In Los Angeles, it’s a bad day followed by a worse one.
He is involved in court action against his ex-wife, his ex-attorneys and the family of Bryan Stow, with Commissioner Bud Selig still to come. He has taken the Dodgers into bankruptcy. He has been investigated by the state attorney general. He is rumored to be investigated by the IRS. Dodger Stadium attendance has become an embarrassment. He is broke and no one will loan him a dime, save for a hedge fund that gets a nifty $5.25 million up front.
Oh yeah, and the team is 48-59 and was trying to sell veterans at the trading deadline for the first time in nearly 20 years.
Most fans, politicians, media, judges, MLB officials, creditors and Chavez Ravine critters are against him.
And now it turns out, so are his fellow owners. Or at least according to the Oakland Athletics' Lew Wolff, who Sunday became the first owner to publicly ask McCourt to sell the team.
Wolff told The Times’ Bill Shaikin he believed the owners were united behind Selig in baseball’s battle with McCourt.
"I can't think of one owner that is not supportive of the actions taken by MLB," Wolff said.
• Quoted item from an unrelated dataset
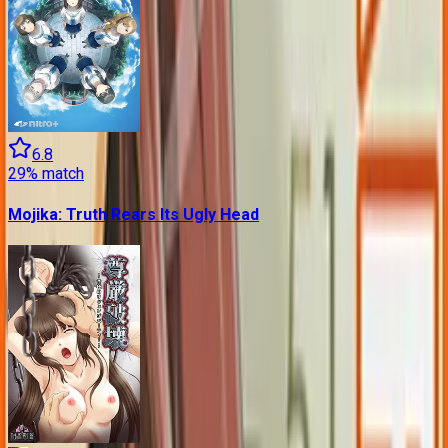
6.8
29
% match
Mojika: Truth Rears Its Ugly Head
Meanwhile, new would-be new owners are waiting at the gates, eager to swoop in once McCourt takes his ultimate fall. At least you have to give McCourt credit for making the Dodgers attractive to potential owners again. Nobody else wanted them when he bought them in 2004.
Even Magic Johnson, who once said he wouldn’t be interested in owning the Dodgers, has come around. He again told Times columnist Bill Plaschke the "brand is so strong" he’d have to consider purchasing the team with "some people."
Johnson wouldn’t say who those people were, but we are willing to bet they’ve had a good day more recently that McCourt.